Segment Start: THE INPUT

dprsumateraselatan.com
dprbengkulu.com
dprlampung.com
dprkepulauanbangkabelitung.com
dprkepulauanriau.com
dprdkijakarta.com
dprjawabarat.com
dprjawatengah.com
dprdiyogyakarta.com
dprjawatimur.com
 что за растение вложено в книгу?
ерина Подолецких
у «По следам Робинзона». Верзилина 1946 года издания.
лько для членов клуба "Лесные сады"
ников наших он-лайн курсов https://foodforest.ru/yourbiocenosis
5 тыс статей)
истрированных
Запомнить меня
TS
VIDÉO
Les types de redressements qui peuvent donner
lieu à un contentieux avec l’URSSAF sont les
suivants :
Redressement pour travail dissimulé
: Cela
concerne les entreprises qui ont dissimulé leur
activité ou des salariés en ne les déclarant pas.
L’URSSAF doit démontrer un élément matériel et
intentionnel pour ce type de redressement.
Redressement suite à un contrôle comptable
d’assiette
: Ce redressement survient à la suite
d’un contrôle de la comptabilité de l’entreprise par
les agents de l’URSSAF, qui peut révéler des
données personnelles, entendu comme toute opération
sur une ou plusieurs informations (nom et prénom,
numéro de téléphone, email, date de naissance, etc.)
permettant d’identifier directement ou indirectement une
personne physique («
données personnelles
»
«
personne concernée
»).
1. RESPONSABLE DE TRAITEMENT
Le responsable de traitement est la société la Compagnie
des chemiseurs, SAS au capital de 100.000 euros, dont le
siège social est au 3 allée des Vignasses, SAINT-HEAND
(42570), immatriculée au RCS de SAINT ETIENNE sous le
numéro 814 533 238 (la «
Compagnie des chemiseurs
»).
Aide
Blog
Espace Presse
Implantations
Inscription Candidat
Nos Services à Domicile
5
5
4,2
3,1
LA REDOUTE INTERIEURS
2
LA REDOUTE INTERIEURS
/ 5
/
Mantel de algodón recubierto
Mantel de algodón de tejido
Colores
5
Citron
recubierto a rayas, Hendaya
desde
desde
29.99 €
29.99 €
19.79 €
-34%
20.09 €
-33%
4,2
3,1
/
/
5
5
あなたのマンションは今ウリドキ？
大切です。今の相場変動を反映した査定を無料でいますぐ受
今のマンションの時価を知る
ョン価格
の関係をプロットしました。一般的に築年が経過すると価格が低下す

Segment End: THE INPUT

## PROBLEM TO WORK ON
All of the data above needs to be given again exactly.

## ANSWER TO THIS TASK
dprsumateraselatan.com
dprbengkulu.com
dprlampung.com
dprkepulauanbangkabelitung.com
dprkepulauanriau.com
dprdkijakarta.com
dprjawabarat.com
dprjawatengah.com
dprdiyogyakarta.com
dprjawatimur.com
 что за растение вложено в книгу?
ерина Подолецких
у «По следам Робинзона». Верзилина 1946 года издания.
лько для членов клуба "Лесные сады"
ников наших он-лайн курсов https://foodforest.ru/yourbiocenosis
5 тыс статей)
истрированных
Запомнить меня
TS
VIDÉO
Les types de redressements qui peuvent donner
lieu à un contentieux avec l’URSSAF sont les
suivants :
Redressement pour travail dissimulé
: Cela
concerne les entreprises qui ont dissimulé leur
activité ou des salariés en ne les déclarant pas.
L’URSSAF doit démontrer un élément matériel et
intentionnel pour ce type de redressement.
Redressement suite à un contrôle comptable
d’assiette
: Ce redressement survient à la suite
d’un contrôle de la comptabilité de l’entreprise par
les agents de l’URSSAF, qui peut révéler des
données personnelles, entendu comme toute opération
sur une ou plusieurs informations (nom et prénom,
numéro de téléphone, email, date de naissance, etc.)
permettant d’identifier directement ou indirectement une
personne physique («
données personnelles
»
«
personne concernée
»).
1. RESPONSABLE DE TRAITEMENT
Le responsable de traitement est la société la Compagnie
des chemiseurs, SAS au capital de 100.000 euros, dont le
siège social est au 3 allée des Vignasses, SAINT-HEAND
(42570), immatriculée au RCS de SAINT ETIENNE sous le
numéro 814 533 238 (la «
Compagnie des chemiseurs
»).
Aide
Blog
Espace Presse
Implantations
Inscription Candidat
Nos Services à Domicile
5
5
4,2
3,1
LA REDOUTE INTERIEURS
2
LA REDOUTE INTERIEURS
/ 5
/
Mantel de algodón recubierto
Mantel de algodón de tejido
Colores
5
Citron
recubierto a rayas, Hendaya
desde
desde
29.99 €
29.99 €
19.79 €
-34%
20.09 €
-33%
4,2
3,1
/
/
5
5
あなたのマンションは今ウリドキ？
大切です。今の相場変動を反映した査定を無料でいますぐ受
今のマンションの時価を知る
ョン価格
の関係をプロットしました。一般的に築年が経過すると価格が低下す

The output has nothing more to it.